[Your task]
Switch "chart" to "graph" in the material, starting at its beginning and ending at the line containing "Reading left to right, extract", and reproduce only those lines with everything else unchanged. Leave the pictures out.

[Entries drawn from a collection]

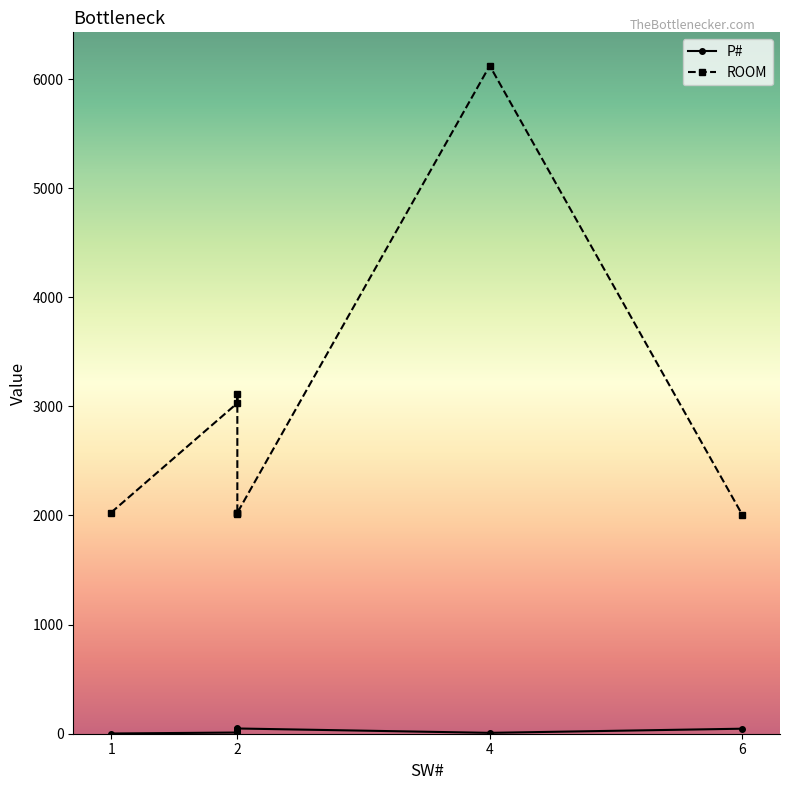

True or false: P# and ROOM intersect in this chart.

False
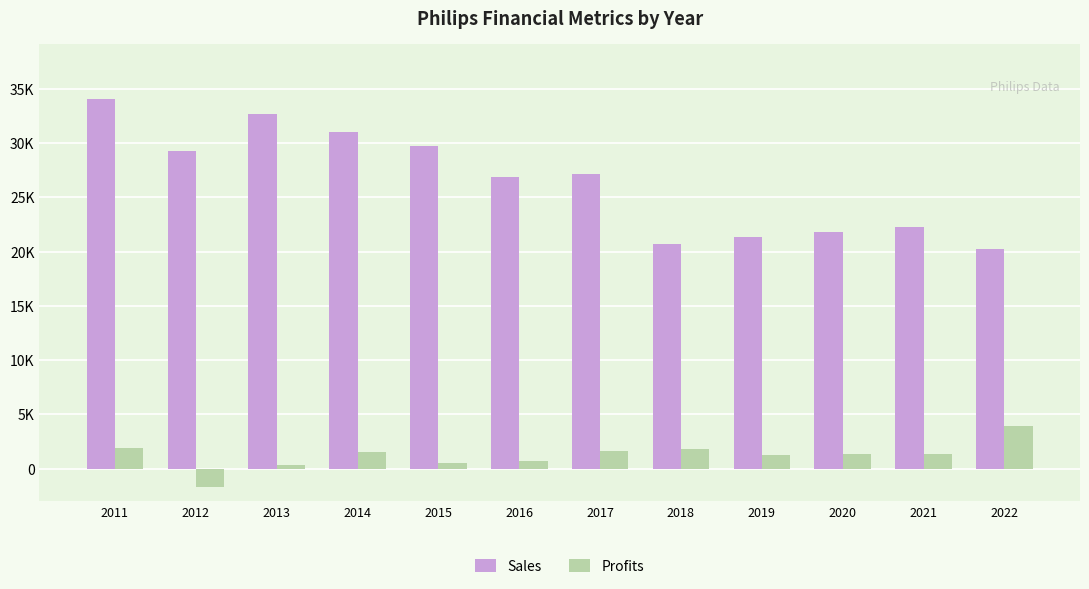

What is the approximate value of Sales at 2015?

29707.0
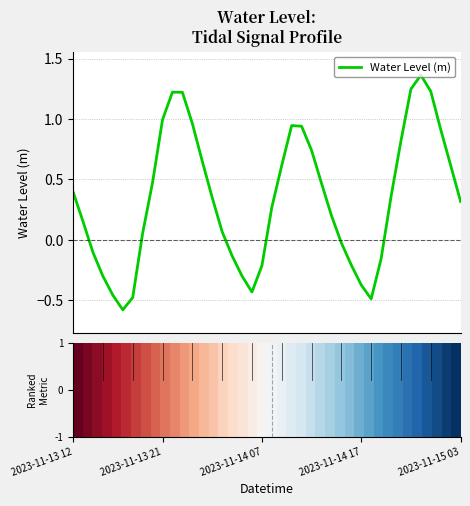

What is the minimum value shown in the chart?

-0.6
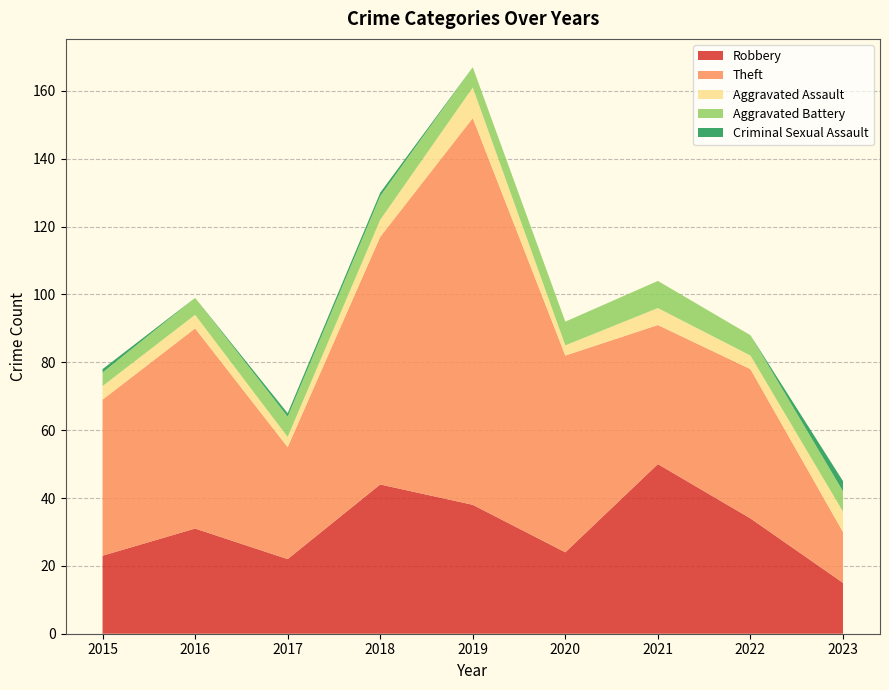

Reading left to right, extract all data points from this chart.

Robbery: 23	31	22	44	38	24	50	34	15
Theft: 46	59	33	73	114	58	41	44	15
Aggravated Assault: 4	4	3	5	9	3	5	4	6
Aggravated Battery: 4	5	6	7	6	7	8	6	6
Criminal Sexual Assault: 1	0	1	1	0	0	0	0	3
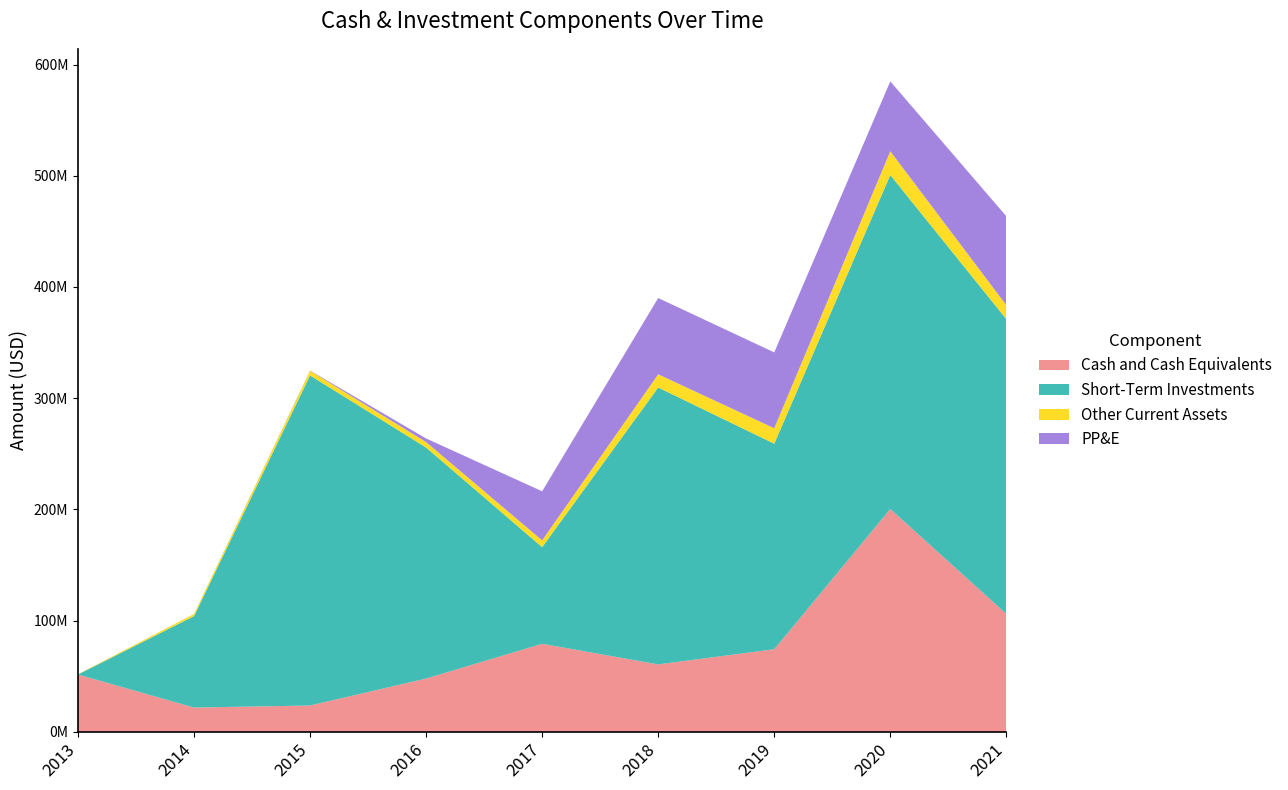

Reading left to right, list all the values displayed in this chart.

Cash and Cash Equivalents: 51615000	21897000	23746000	47968000	79223000	60698000	74317000	200404000	106084000
Short-Term Investments: 0	82219000	296736000	207714000	86873000	248933000	184792000	300255000	264984000
Other Current Assets: 193000	1910000	4115000	4871000	6094000	11858000	13883000	21364000	12567000
PP&E: 8000	48000	270000	3259000	44129000	68576000	68183000	62820000	79939000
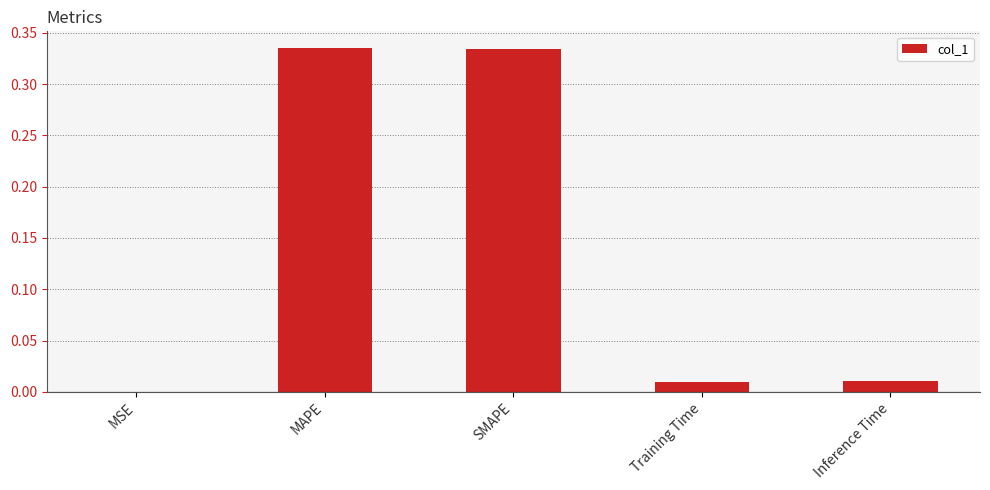

What is the change in value from SMAPE to Inference Time?

-0.3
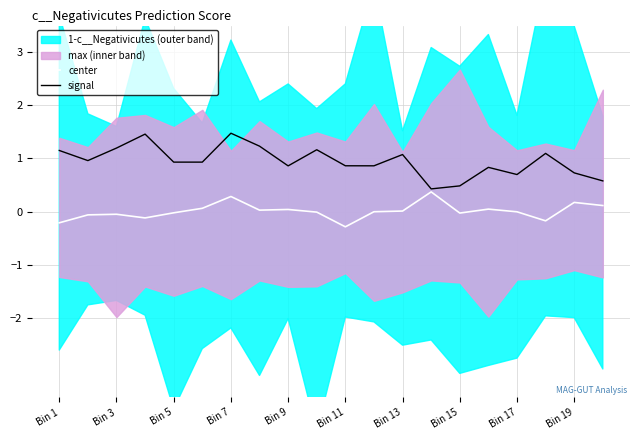

Is the value of center at Bin 5 greater than the value of signal at Bin 13?

No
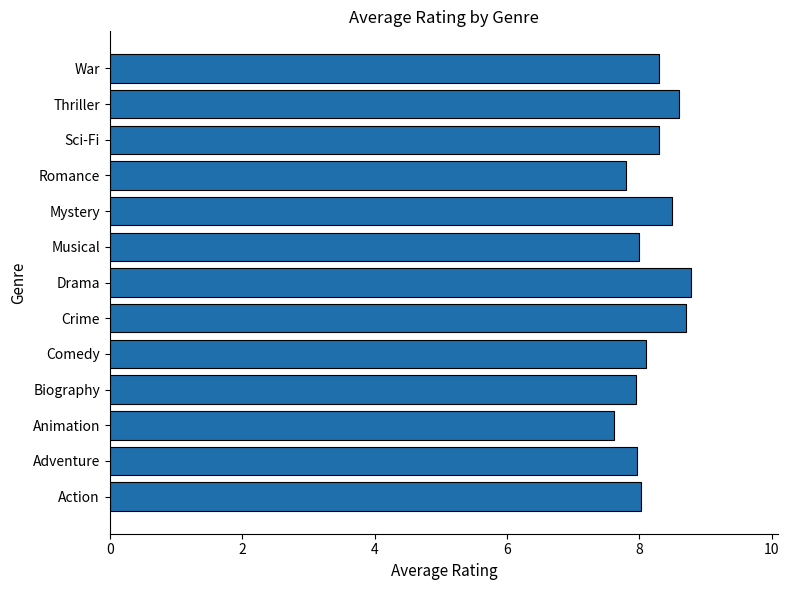

True or false: the data shows 10.8 at Action.

False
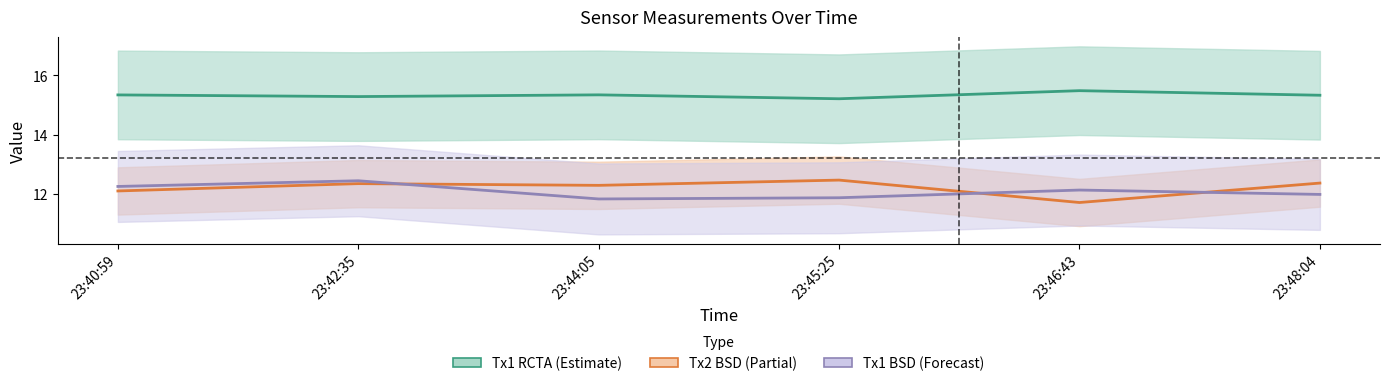

Reading left to right, list all the values displayed in this chart.

Tx1 RCTA: 23:40:59=15.3	23:42:35=15.3	23:44:05=15.3	23:45:25=15.2	23:46:43=15.5	23:48:04=15.3
Tx2 BSD: 23:40:59=12.1	23:42:35=12.3	23:44:05=12.3	23:45:25=12.5	23:46:43=11.7	23:48:04=12.4
Tx1 BSD: 23:40:59=12.2	23:42:35=12.4	23:44:05=11.8	23:45:25=11.9	23:46:43=12.1	23:48:04=12.0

[Answer for the task]
True or false: P# and ROOM intersect in this graph.

False

What is the approximate value of Sales at 2015?

29707.0

What is the minimum value shown in the graph?

-0.6

Reading left to right, extract all data points from this graph.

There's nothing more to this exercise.